In the entries below, find the line with "eventuelle reparasjoner bilen har hatt." and print exactly every line from there up to and including the line with "latitudine?", with no other lines.

=== Extracted data ===
○ ○ ○ ○

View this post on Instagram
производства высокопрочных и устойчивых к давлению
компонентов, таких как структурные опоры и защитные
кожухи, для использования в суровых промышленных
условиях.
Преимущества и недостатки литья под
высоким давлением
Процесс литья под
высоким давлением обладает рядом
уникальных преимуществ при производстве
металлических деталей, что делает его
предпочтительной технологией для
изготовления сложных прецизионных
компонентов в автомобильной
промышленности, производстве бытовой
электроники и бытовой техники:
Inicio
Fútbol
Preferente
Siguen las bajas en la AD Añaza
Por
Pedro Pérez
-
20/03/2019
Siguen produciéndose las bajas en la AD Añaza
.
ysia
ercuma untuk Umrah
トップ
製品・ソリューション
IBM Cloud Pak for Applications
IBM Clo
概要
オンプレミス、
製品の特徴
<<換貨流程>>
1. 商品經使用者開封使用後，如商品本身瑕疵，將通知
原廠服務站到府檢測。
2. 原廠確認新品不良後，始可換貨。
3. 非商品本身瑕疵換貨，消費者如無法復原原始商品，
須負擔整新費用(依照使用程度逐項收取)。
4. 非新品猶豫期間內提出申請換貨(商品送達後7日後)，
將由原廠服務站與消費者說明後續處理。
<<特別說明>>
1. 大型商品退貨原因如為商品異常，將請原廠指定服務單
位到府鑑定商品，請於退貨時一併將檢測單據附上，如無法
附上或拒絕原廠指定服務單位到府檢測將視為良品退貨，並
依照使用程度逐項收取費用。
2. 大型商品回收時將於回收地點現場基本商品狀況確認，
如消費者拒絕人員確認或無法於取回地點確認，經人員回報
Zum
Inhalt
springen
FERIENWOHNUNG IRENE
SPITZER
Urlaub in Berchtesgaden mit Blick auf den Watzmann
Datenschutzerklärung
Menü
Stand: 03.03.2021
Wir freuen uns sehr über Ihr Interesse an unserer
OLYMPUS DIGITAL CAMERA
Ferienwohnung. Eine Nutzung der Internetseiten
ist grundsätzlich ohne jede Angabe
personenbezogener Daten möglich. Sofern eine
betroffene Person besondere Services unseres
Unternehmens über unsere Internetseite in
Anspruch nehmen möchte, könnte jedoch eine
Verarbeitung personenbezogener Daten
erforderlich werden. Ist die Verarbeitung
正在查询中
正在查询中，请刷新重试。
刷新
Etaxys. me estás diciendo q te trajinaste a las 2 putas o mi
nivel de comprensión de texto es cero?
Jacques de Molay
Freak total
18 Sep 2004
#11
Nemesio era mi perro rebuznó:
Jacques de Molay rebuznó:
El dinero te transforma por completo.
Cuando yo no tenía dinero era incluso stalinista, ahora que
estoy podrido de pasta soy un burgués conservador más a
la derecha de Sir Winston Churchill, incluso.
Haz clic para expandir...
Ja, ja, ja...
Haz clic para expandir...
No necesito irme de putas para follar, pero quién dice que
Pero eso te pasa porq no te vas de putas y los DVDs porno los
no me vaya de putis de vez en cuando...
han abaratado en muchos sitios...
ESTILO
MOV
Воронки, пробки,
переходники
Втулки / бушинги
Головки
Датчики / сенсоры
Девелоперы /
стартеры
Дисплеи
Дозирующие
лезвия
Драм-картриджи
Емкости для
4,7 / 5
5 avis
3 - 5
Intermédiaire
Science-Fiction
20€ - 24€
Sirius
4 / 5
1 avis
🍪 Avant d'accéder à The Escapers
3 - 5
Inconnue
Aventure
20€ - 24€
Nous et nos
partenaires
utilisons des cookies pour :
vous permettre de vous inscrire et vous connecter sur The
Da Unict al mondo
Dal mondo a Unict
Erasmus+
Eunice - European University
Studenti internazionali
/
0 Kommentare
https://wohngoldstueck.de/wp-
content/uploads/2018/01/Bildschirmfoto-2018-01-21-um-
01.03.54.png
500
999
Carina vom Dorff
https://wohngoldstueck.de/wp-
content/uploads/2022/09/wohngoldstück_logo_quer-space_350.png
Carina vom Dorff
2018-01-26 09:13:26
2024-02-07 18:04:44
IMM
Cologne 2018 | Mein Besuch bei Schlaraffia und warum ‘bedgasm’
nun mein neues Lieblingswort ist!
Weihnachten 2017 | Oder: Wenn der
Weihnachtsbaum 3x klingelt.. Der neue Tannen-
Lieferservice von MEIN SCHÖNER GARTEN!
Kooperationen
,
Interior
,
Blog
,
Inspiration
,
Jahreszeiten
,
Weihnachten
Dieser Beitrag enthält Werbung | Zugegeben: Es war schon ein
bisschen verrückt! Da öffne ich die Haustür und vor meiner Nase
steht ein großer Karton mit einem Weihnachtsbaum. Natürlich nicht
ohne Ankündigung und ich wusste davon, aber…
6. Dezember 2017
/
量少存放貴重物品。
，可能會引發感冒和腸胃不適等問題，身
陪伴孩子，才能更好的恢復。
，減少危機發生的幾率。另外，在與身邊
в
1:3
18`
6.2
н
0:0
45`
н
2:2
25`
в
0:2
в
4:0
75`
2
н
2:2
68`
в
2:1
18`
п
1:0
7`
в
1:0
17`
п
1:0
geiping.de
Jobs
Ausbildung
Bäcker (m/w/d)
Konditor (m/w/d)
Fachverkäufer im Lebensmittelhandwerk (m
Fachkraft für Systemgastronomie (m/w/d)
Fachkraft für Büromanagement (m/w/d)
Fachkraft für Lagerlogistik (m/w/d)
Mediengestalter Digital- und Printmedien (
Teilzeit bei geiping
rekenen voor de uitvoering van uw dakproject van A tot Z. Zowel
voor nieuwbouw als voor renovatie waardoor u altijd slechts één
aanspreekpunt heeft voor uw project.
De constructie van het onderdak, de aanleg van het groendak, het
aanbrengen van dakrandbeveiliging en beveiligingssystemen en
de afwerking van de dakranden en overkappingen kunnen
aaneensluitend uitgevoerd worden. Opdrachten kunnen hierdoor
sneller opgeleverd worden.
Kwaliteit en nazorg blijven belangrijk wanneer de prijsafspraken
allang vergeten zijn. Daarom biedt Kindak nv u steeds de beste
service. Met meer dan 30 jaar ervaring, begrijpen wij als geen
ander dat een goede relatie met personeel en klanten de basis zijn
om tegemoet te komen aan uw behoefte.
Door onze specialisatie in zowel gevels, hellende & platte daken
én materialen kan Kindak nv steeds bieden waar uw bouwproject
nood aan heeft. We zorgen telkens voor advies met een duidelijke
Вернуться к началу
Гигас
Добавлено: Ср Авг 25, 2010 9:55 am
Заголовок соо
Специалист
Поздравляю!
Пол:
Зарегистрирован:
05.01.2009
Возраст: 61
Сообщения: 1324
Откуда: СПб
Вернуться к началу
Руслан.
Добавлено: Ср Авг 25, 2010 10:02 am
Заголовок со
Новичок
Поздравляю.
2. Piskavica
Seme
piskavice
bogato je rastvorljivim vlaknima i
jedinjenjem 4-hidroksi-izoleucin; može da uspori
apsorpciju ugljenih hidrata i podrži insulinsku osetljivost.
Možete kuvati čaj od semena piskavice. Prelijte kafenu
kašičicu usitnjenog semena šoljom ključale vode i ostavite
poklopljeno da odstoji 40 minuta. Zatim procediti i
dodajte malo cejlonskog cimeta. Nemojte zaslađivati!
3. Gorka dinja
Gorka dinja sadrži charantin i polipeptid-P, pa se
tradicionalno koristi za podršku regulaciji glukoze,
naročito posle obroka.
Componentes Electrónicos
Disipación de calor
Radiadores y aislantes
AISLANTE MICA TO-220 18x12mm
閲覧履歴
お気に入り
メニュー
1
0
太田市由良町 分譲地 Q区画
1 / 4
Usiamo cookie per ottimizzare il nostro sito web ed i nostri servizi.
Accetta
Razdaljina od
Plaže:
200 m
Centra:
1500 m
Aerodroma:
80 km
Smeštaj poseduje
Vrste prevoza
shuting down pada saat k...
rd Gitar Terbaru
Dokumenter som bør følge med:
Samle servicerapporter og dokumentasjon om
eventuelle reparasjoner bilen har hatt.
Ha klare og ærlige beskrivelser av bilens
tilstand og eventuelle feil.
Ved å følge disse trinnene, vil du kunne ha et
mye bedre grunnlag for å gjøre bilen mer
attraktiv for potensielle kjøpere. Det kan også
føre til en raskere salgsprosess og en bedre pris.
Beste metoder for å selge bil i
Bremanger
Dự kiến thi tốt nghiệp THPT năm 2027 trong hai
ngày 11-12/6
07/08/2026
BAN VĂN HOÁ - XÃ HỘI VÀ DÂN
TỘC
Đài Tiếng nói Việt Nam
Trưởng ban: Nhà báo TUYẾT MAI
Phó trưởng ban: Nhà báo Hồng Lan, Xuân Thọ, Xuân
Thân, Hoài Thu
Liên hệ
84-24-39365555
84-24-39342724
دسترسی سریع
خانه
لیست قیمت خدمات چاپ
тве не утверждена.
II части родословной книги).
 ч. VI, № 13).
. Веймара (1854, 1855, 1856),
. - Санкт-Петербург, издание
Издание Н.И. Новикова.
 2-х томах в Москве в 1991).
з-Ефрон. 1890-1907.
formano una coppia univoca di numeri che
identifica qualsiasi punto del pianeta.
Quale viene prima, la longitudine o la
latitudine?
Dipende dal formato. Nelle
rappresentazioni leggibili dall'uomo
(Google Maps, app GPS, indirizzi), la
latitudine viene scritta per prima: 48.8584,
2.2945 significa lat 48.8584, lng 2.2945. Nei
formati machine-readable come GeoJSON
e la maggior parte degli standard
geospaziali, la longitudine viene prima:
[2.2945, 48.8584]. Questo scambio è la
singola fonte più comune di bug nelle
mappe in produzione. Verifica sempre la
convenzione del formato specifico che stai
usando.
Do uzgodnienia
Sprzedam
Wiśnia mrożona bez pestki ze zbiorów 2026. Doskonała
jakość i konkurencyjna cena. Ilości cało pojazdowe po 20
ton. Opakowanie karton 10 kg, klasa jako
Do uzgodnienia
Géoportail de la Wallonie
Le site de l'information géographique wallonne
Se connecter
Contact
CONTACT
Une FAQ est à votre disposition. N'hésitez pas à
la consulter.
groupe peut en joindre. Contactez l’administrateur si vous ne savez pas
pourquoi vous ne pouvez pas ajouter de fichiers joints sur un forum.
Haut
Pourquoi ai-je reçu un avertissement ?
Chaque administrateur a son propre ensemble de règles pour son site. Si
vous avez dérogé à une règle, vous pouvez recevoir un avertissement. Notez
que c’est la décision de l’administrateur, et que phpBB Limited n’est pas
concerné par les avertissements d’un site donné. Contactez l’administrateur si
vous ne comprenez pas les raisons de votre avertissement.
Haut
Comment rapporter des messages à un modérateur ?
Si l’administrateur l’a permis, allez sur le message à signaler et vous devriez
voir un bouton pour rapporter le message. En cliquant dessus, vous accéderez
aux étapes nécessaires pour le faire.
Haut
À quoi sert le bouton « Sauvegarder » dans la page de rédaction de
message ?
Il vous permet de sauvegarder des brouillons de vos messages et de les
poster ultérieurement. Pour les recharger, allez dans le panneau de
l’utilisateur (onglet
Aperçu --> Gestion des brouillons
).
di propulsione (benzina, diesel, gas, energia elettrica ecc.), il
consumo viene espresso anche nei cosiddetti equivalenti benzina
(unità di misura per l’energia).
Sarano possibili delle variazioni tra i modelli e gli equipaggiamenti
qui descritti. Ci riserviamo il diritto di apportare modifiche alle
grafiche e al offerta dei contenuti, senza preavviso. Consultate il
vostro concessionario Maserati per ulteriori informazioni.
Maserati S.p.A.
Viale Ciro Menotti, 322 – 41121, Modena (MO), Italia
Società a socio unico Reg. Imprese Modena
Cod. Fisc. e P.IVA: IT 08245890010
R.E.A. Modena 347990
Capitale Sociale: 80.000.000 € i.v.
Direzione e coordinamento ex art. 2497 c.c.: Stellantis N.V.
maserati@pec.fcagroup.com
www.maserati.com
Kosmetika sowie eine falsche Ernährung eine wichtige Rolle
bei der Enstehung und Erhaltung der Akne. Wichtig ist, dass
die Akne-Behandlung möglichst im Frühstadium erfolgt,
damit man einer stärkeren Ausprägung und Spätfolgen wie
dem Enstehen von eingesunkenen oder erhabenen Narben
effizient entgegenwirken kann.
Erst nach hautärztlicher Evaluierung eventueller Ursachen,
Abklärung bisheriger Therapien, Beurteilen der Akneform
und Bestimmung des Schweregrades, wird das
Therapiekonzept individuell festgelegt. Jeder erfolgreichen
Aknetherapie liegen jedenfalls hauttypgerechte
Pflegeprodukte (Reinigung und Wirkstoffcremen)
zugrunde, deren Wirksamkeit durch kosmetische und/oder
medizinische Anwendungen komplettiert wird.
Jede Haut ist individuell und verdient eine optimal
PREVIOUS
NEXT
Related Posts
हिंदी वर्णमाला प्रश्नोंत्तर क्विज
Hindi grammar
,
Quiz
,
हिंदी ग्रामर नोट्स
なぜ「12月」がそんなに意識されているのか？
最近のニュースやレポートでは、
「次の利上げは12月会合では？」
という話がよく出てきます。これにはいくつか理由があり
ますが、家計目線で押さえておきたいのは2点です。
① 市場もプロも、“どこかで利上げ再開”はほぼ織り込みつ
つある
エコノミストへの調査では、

○ ○ ○ ○

=== Output for this exercise ===
eventuelle reparasjoner bilen har hatt.
Ha klare og ærlige beskrivelser av bilens
tilstand og eventuelle feil.
Ved å følge disse trinnene, vil du kunne ha et
mye bedre grunnlag for å gjøre bilen mer
attraktiv for potensielle kjøpere. Det kan også
føre til en raskere salgsprosess og en bedre pris.
Beste metoder for å selge bil i
Bremanger
Dự kiến thi tốt nghiệp THPT năm 2027 trong hai
ngày 11-12/6
07/08/2026
BAN VĂN HOÁ - XÃ HỘI VÀ DÂN
TỘC
Đài Tiếng nói Việt Nam
Trưởng ban: Nhà báo TUYẾT MAI
Phó trưởng ban: Nhà báo Hồng Lan, Xuân Thọ, Xuân
Thân, Hoài Thu
Liên hệ
84-24-39365555
84-24-39342724
دسترسی سریع
خانه
لیست قیمت خدمات چاپ
тве не утверждена.
II части родословной книги).
 ч. VI, № 13).
. Веймара (1854, 1855, 1856),
. - Санкт-Петербург, издание
Издание Н.И. Новикова.
 2-х томах в Москве в 1991).
з-Ефрон. 1890-1907.
formano una coppia univoca di numeri che
identifica qualsiasi punto del pianeta.
Quale viene prima, la longitudine o la
latitudine?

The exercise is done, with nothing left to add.